Awards and highlights
- First-team All-Big Eight (1993);

Career NFL statistics
- Games played: 1
- Stats at Pro Football Reference

= Rickey Brady =

American football player (born 1970)

Rickey Lee Brady Jr. (born November 19, 1970) is an American former professional football player who was a tight end in the National Football League (NFL). He was a member of the Los Angeles Rams, New Orleans Saints, Philadelphia Eagles, Dallas Cowboys, Miami Dolphins, Tennessee Titans, Tampa Bay Buccaneers, Scottish Claymores and the Las Vegas Outlaws of the XFL.
 He played college football for the Oklahoma Sooners.

==Early life==
Brady attended Putnam City West High School located in Oklahoma City.

==College career==
Brady attended the University of Oklahoma, where he was a four-year letterman on the Sooners football team. During his senior season in 1993, Brady earned first-team All-Big Eight Conference honors. He was also a member of the Oklahoma Sooners Men's Basketball team during the 1990–1991 season.

==Professional career==

===Los Angeles Rams===
Brady was selected in the sixth round (167th overall) of the 1994 NFL draft by the Los Angeles Rams. He was released by the Rams on August 27, 1995.

===New Orleans Saints===
After being released by the Rams, the Saints signed him to the practice squad.

===Philadelphia Eagles===
On December 13, 1995, the Eagles activated Brady to the 53 man roster.

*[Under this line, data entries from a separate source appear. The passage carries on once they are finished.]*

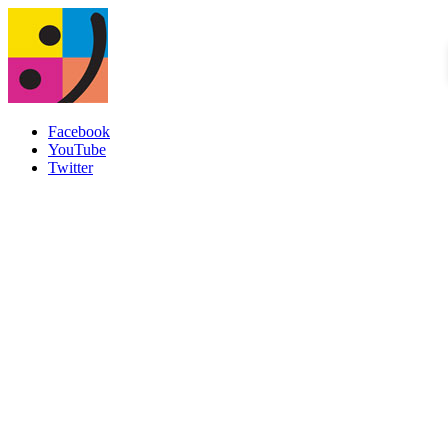
Facebook
YouTube
Twitter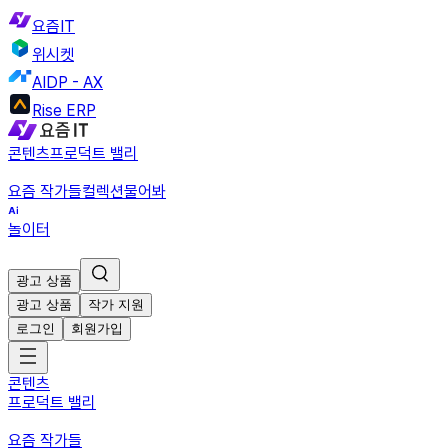
요즘IT
위시켓
AIDP - AX
Rise ERP
콘텐츠
프로덕트 밸리
요즘 작가들
컬렉션
물어봐
놀이터
광고 상품
광고 상품
작가 지원
로그인
회원가입
콘텐츠
프로덕트 밸리
요즘 작가들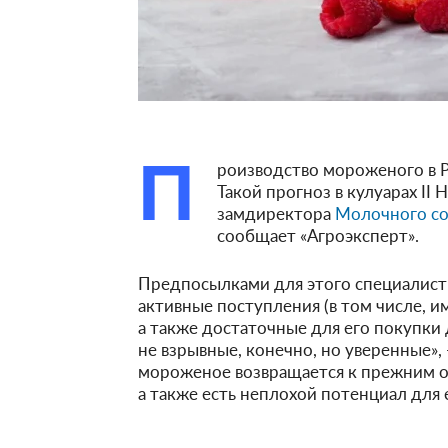
П
роизводство мороженого в Р
Такой прогноз в кулуарах II
замдиректора
Молочного со
сообщает «Агроэксперт».
Предпосылками для этого специалист 
активные поступления (в том числе, и
а также достаточные для его покупки 
не взрывные, конечно, но уверенные»,
мороженое возвращается к прежним о
а также есть неплохой потенциал для 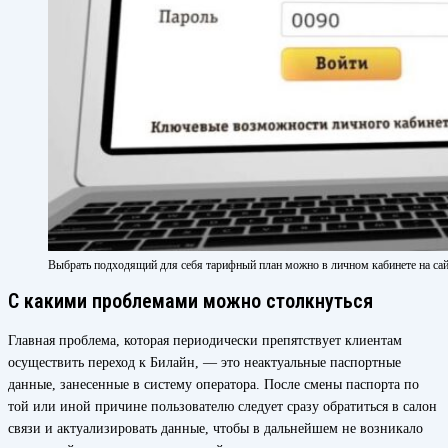
Выбрать подходящий для себя тарифный план можно в личном кабинете на сай
С какими проблемами можно столкнуться
Главная проблема, которая периодически препятствует клиентам
осуществить переход к Билайн, — это неактуальные паспортные
данные, занесенные в систему оператора. После смены паспорта по
той или иной причине пользователю следует сразу обратиться в салон
связи и актуализировать данные, чтобы в дальнейшем не возникало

===Dallas Cowboys (first stint)===
In 1996, Brady was a member of the Cowboys training camp.

===Scottish Claymores===
In 1997, Brady was selected in the sixth round of the 1997 World League Draft. He played in all 10 games and recorded 20 catches for 322 yards.

===Tampa Bay Buccaneers===
Was a member of the training camp and was waived on August 25.

===Tennessee Titans===
Spent the 1998 season on the Titans roster, was released in 1999.

===Miami Dolphins===
Was signed in 1999 but was released for the start of the season.

===Dallas Cowboys (second stint)===
In 2000, Brady was signed as a free agent by the Dallas Cowboys. He was re-signed in the 2001 preseason.

===Las Vegas Outlaws===
Rickey Brady was the 37th pick of the 2001 XFL draft by the Las Vegas Outlaws.